鹿児島県・市町村独自の制度としては、移住者向け住宅取得・改修補助金が各自治体で設けられています。たとえば鹿児島市では一定条件を満たす移住者の住宅改修に最大50万円の補助を行っており、霧島市・薩摩川内市なども独自の支援制度を持っています。申請は着工前に行う必要があるものがほとんどのため、物件取得前から各自治体の移住相談窓口に問い合わせておくことを強く勧めます。
また、フラット35(リノベ)を利用すれば、省エネ性・耐震性・バリアフリー等の基準を満たすリノベーション物件に対して金利を最大1.0%引き下げることができます。長期の住宅ローンを組む場合は資金計画に組み込む価値があります。
リノベーション住宅での鹿児島ライフ
リノベーションで住まいを手に入れた人々が語る鹿児島暮らしの魅力は、住宅のコスト優位性にとどまりません。古材を活かしたダイニングで黒豚しゃぶしゃぶを囲む夜、縁側から桜島の噴煙を眺めながら薩摩焼の湯呑みでお茶をすする朝——そうした「土地の記憶」と共に暮らす豊かさは、新築住宅では得難いものです。

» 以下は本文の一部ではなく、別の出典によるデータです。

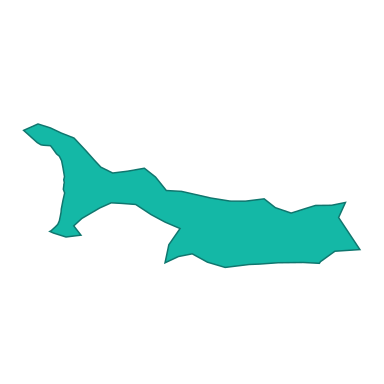 the district of Palaichori Oreinis, Nicosia, Cyprus, rotated 83°
{"feature_id": "46923920B93188189979448", "entity_name": "Palaichori Oreinis", "entity_type": "district", "adm_level": 2, "iso_a3": "CYP", "parent_name": "Cyprus", "parent_adm1": "Nicosia", "projection": "equal_earth", "projection_center": [33.105, 34.937], "detail": "fine", "context": "isolated", "style": "filled", "palette": "teal", "viewbox_px": 384, "rotation_deg": 83, "n_neighbors": 0, "source": "geoboundaries", "source_scale": "gbopen_adm2", "svg_char_len": 1094}
<svg xmlns="http://www.w3.org/2000/svg" viewBox="0 0 384 384"><g transform="rotate(83 192 192)"><path d="M221.1,41.0L222.2,55.1L220.4,71.1L222.2,81.2L225.0,96.2L217.7,111.2L207.6,121.2L207.6,140.2L205.7,155.2L200.2,174.3L190.1,202.3L187.4,217.3L172.7,226.4L162.6,236.4L163.5,253.4L163.5,268.4L156.2,279.5L147.9,285.5L137.8,292.5L124.1,302.5L117.6,314.5L111.2,324.6L105.7,336.6L110.3,351.6L124.1,339.6L126.8,336.1L127.5,333.6L128.8,326.8L131.5,325.2L137.7,321.8L140.3,319.3L145.1,317.6L152.2,317.1L161.3,316.7L164.2,317.8L167.2,317.6L169.0,318.3L169.8,318.4L173.6,319.4L177.4,318.5L184.3,321.0L189.9,322.8L192.9,323.8L196.0,324.4L200.1,325.7L204.5,327.2L207.8,329.2L209.9,331.8L213.3,336.6L213.8,337.9L215.8,334.6L221.3,322.6L221.3,307.5L211.2,313.5L204.8,304.5L196.6,285.5L192.9,273.5L194.7,263.4L197.5,249.4L209.4,235.4L218.6,222.4L226.8,208.3L241.5,221.4L259.0,227.4L254.4,213.3L253.4,199.3L263.5,185.3L270.9,168.3L270.9,144.2L271.8,133.2L272.7,115.2L275.5,90.2L278.3,74.3L276.8,73.0L268.2,57.4L269.6,32.4L235.2,49.6L221.1,41.0Z" fill="#14b8a6" stroke="#0f766e" stroke-width="1.5"/></g></svg>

鹿児島市内であれば天文館エリアまで自転車や路面電車でアクセスでき、市電沿線にはカフェやマルシェも増えています。郊外の古民家に拠点を置きながらリモートワークをする層も増えており、薩摩半島の農家民宿や大隅半島の海沿いの物件が若い世代に選ばれています。地域のつながりが色濃く残る鹿児島では、近所の農家から野菜をもらったり、地域の祭りに自然と巻き込まれたりといった体験が、都市生活では失われていた人間関係の豊かさを取り戻させてくれます。
古い家を蘇らせることは、単なる不動産投資ではなく、その土地の記憶を次世代につなぐ行為でもあります。鹿児島という豊かな風土の中で、自分だけの住まいを丁寧につくり上げる——そのプロセス自体が、新しい鹿児島ライフの出発点となるでしょう。